━━━ Supplied records ━━━

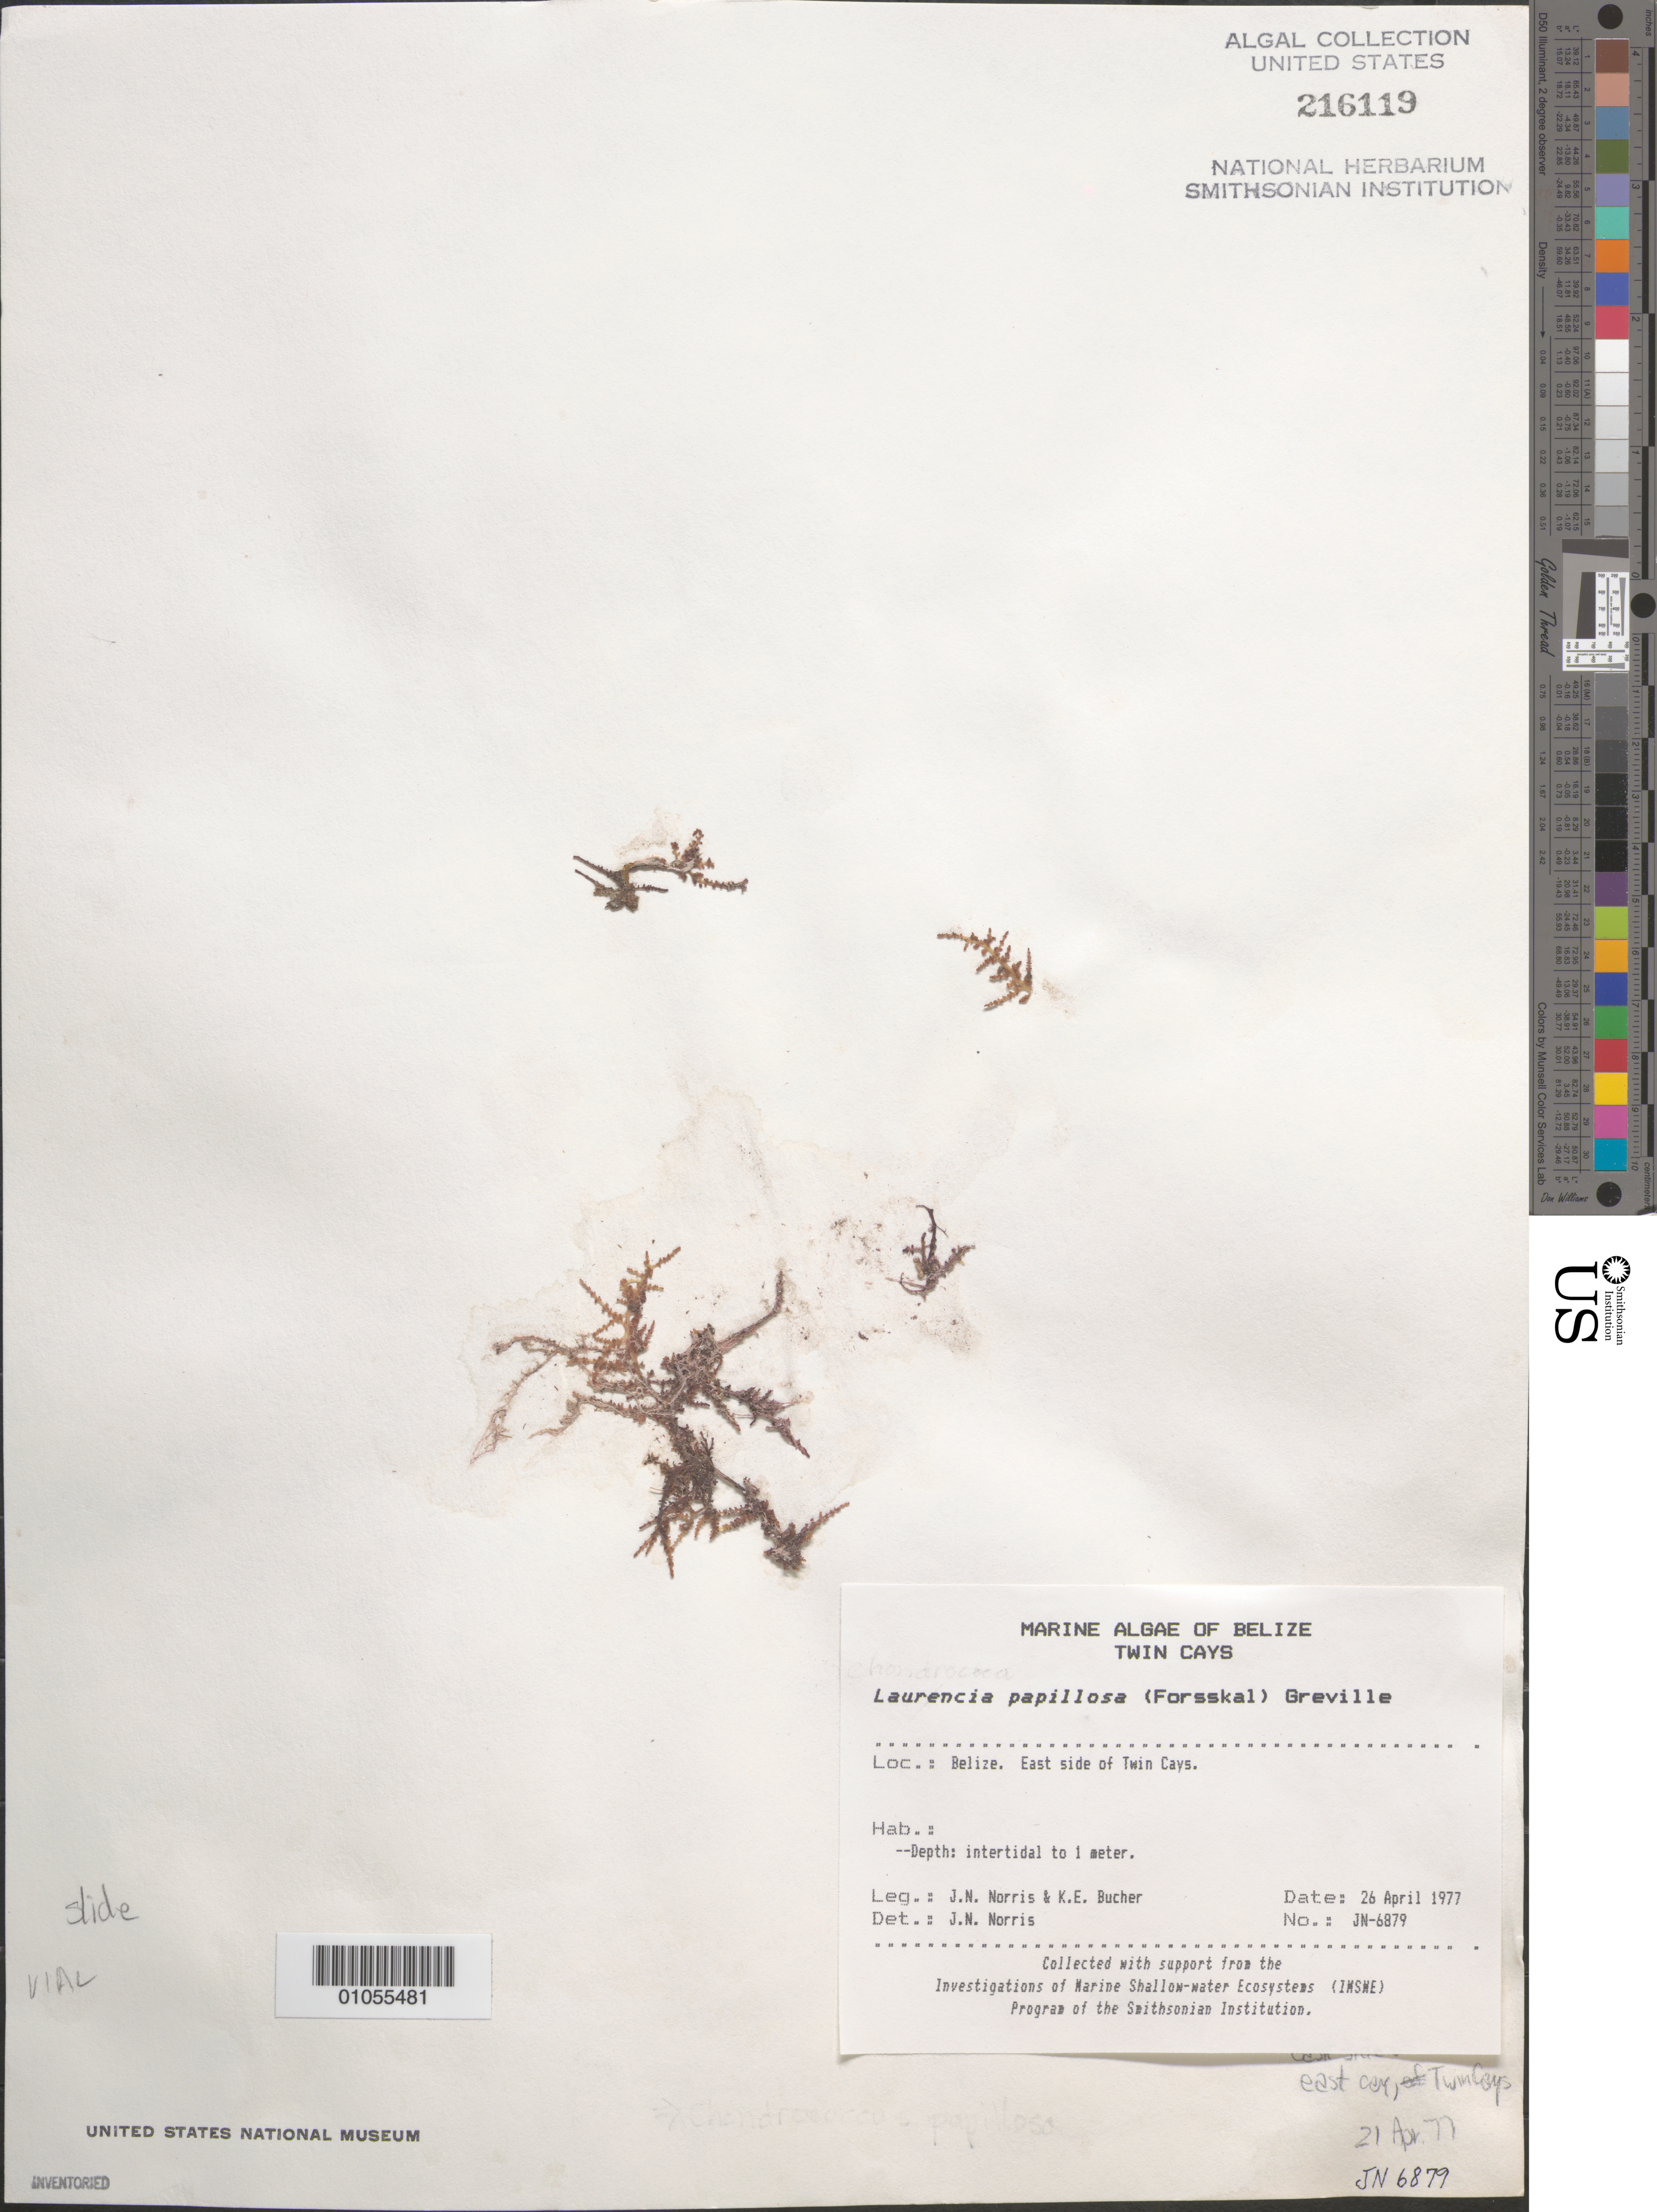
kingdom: Plantae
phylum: Rhodophyta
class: Florideophyceae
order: Ceramiales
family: Rhodomelaceae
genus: Palisada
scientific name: Palisada perforata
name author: (Bory) K.W. Nam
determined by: Algae name updating Project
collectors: J. N. Norris & K. E. Bucher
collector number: JN-6879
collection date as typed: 26 Apr 1977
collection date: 1977-04-26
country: Belize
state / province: Stann Creek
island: Twin Cays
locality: East side of Twin Cays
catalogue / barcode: US 216119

━━━

• Instructions for the task: Write out again, word for word, everything in the rows above from the line containing "family: Rhodomelaceae" down to the line containing "collection date as typed: 26 Apr 1977", with both of those lines included.

• Correct output:
family: Rhodomelaceae
genus: Palisada
scientific name: Palisada perforata
name author: (Bory) K.W. Nam
determined by: Algae name updating Project
collectors: J. N. Norris & K. E. Bucher
collector number: JN-6879
collection date as typed: 26 Apr 1977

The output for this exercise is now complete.